Background: Management of co-morbidities among persons living with HIV is an emerging priority, which may require additional medication over and above life-long antiretroviral therapy (ART). We explored factors associated with adherence to the trial drug among children and adolescents with perinatally acquired HIV taking antiretroviral therapy (ART) in the Bronchopulmonary Function in Response to Azithromycin Treatment for Chronic Lung Disease in HIV-Infected Children (BREATHE) trial.
Methods: The BREATHE trial recruited 6-19 year olds with perinatally acquired HIV and co-morbid chronic lung disease as measured by FEV1. This two-site trial was individually randomised (1:1), double-blind and placebo-controlled. Participants received a once-weekly weight-based dose of 1-5 tablets of azithromycin (AZM: 250mg) or placebo, taken orally. We used pharmacy dispensing records and count of returned pills to measure adherence to study medication. Logistic regression was used to explore factors associated with adherence coverage. Poisson regression with Lexis expansion for time was used to explore whether adherence modified the effect of azithromycin on the incidence of acute respiratory exacerbation, a secondary outcome of the trial. Trial registration: ClinicalTrials.gov NCT02426112.
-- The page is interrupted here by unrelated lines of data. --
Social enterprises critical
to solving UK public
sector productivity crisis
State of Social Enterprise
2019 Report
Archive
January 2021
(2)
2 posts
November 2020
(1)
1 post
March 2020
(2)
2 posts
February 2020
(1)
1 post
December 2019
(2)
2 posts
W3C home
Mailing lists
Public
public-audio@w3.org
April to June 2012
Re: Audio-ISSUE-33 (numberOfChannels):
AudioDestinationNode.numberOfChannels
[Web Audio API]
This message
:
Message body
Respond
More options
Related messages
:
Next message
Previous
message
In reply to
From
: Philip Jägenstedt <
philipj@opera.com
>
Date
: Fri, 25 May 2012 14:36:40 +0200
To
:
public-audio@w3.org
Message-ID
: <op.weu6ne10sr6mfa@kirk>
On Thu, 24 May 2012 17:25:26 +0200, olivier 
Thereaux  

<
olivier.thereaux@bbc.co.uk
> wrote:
Results: The 347 participants (median age 15.3, 51% male) consumed 14,622 doses of study medication over 16,220 person-weeks under study. Adherence was higher for those randomised to AZM (73.4%) than placebo (68.4%) and declined over the 48 weeks of the study (Score test for trend <0.02). Those with unsuppressed HIV viral load at baseline had 2.08 (95% CI: 1.19, 3.63) times the odds of non-adherence than those with viral suppression. Differences were also observed between trial sites.
Conclusion: The majority of children and adolescents tolerated the addition of a once-weekly dose of medication to their pill burden. Barriers in adhering to treatment for co-morbid conditions are likely common to barriers in adhering to ART. Control of co-morbidities will therefore present additional challenges in HIV care.